GeoJSONs or TopoJSONS, on the other hand, are web-tech friendly files that we can plot in an svg. There are a few steps to get from these map data files to a rendered map:

  1. [optional] Convert the shapefile to geoJSON: If you only have shapefiles, you'll need to convert those to GeoJSON or TopoJSON with something like mapshaper.org.
  2. [optional] Use something like Geo Data Merger to add data to the properties of the Geo/TopoJSON file
  3. Upload the data (shapefile, GeoJSON, and/or data) to the code base.
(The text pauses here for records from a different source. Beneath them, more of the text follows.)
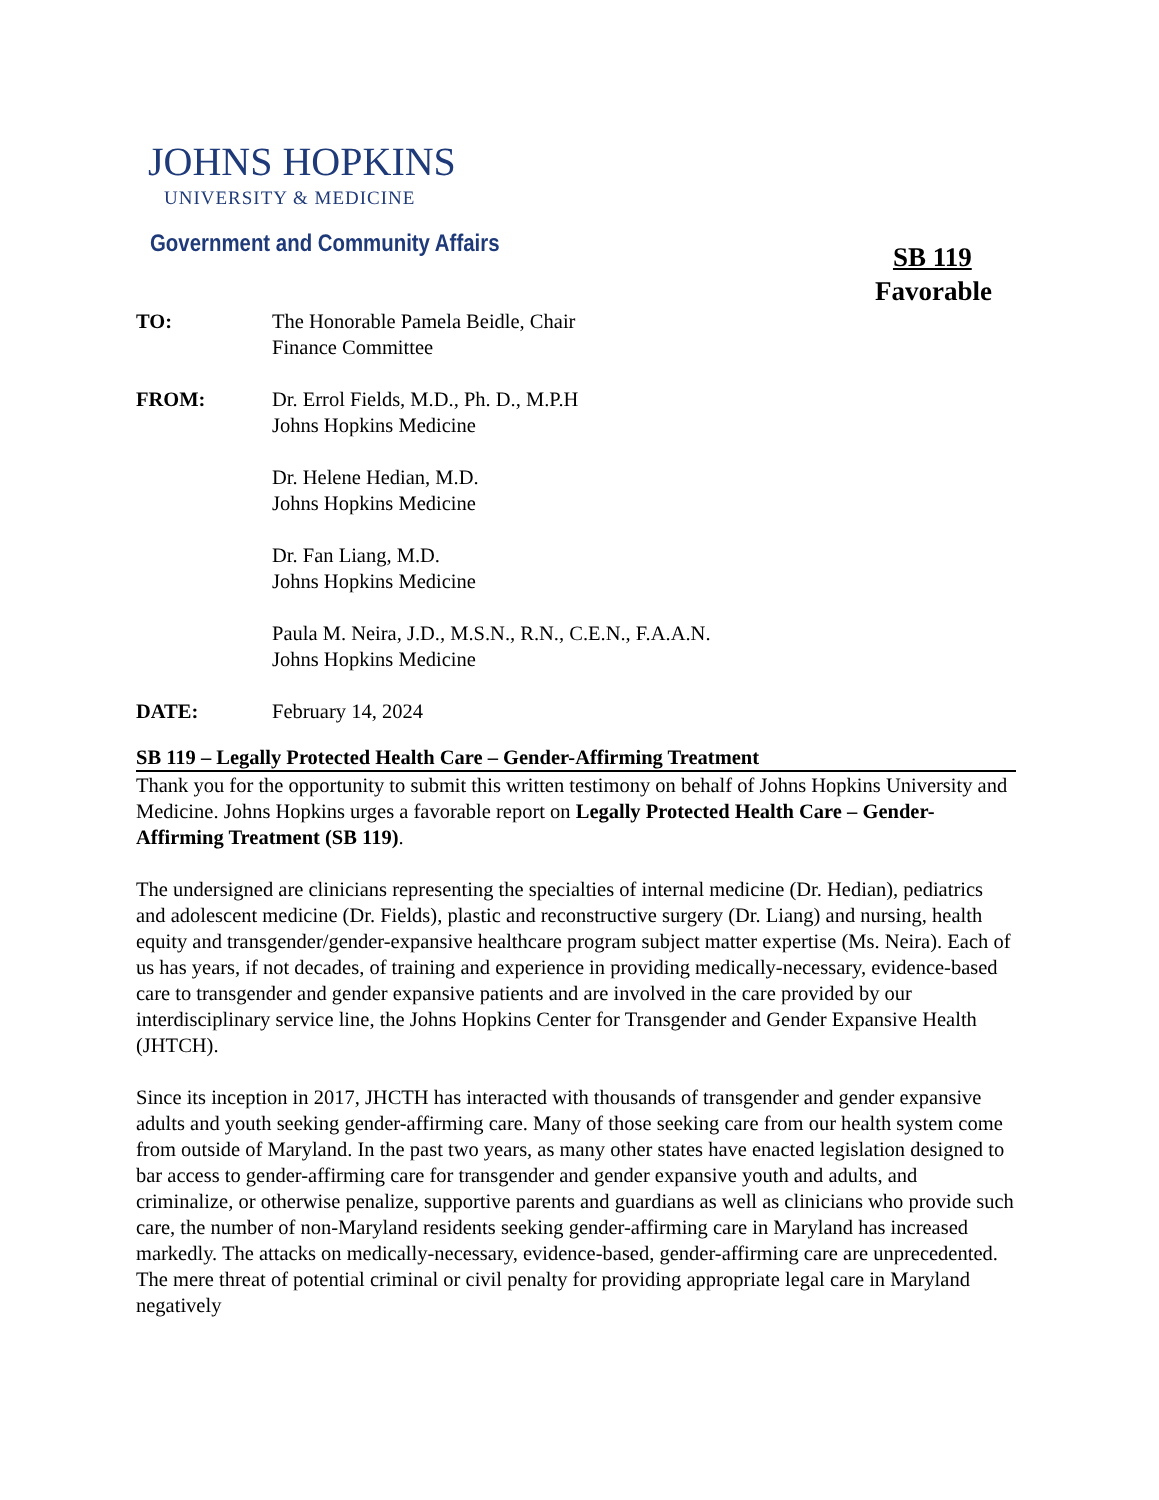JOHNS HOPKINS
UNIVERSITY & MEDICINE
Government and Community Affairs
SB 119
Favorable
TO: The Honorable Pamela Beidle, Chair
Finance Committee
FROM: Dr. Errol Fields, M.D., Ph. D., M.P.H
Johns Hopkins Medicine
Dr. Helene Hedian, M.D.
Johns Hopkins Medicine
Dr. Fan Liang, M.D.
Johns Hopkins Medicine
Paula M. Neira, J.D., M.S.N., R.N., C.E.N., F.A.A.N.
Johns Hopkins Medicine
DATE: February 14, 2024
SB 119 – Legally Protected Health Care – Gender-Affirming Treatment
Thank you for the opportunity to submit this written testimony on behalf of Johns Hopkins University and Medicine. Johns Hopkins urges a favorable report on Legally Protected Health Care – Gender-Affirming Treatment (SB 119).
The undersigned are clinicians representing the specialties of internal medicine (Dr. Hedian), pediatrics and adolescent medicine (Dr. Fields), plastic and reconstructive surgery (Dr. Liang) and nursing, health equity and transgender/gender-expansive healthcare program subject matter expertise (Ms. Neira). Each of us has years, if not decades, of training and experience in providing medically-necessary, evidence-based care to transgender and gender expansive patients and are involved in the care provided by our interdisciplinary service line, the Johns Hopkins Center for Transgender and Gender Expansive Health (JHTCH).
Since its inception in 2017, JHCTH has interacted with thousands of transgender and gender expansive adults and youth seeking gender-affirming care. Many of those seeking care from our health system come from outside of Maryland. In the past two years, as many other states have enacted legislation designed to bar access to gender-affirming care for transgender and gender expansive youth and adults, and criminalize, or otherwise penalize, supportive parents and guardians as well as clinicians who provide such care, the number of non-Maryland residents seeking gender-affirming care in Maryland has increased markedly. The attacks on medically-necessary, evidence-based, gender-affirming care are unprecedented. The mere threat of potential criminal or civil penalty for providing appropriate legal care in Maryland negatively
This looks like the usual FileAttachments, in our case:
const geo = await FileAttachment('class_data/geo.json').json()
display(geo)
 // since the id codes are number that can have a leading zero, we want to keep those as strings and the rates can be numbers
const unemployment = await FileAttachment('class_data/us-county-unemployment.csv')
  .csv({ typed: false })
  .then((data) => data.map(d => ({ ...d, rate: +d.rate})))
display(unemployment)
  1. Use topojson from d3 to convert this topology file into a feature collection we can render in svg:
const counties = topojson.feature(geo, geo.objects.counties)
display(counties)
  1. [optional] If your GeoJSON data doesn't already have the data as part of the properties, you'll need to create a join to add that information.
const unemploymentByID = new Map(unemployment.map(d => [d.id, d.rate]))

The complicated nature of working with maps and joining with data requires a solid understanding of map data, javascript, and d3. If you're hoping to venture into this world for another dataset and map that you have, I recommend reviewing this tutorial from observable.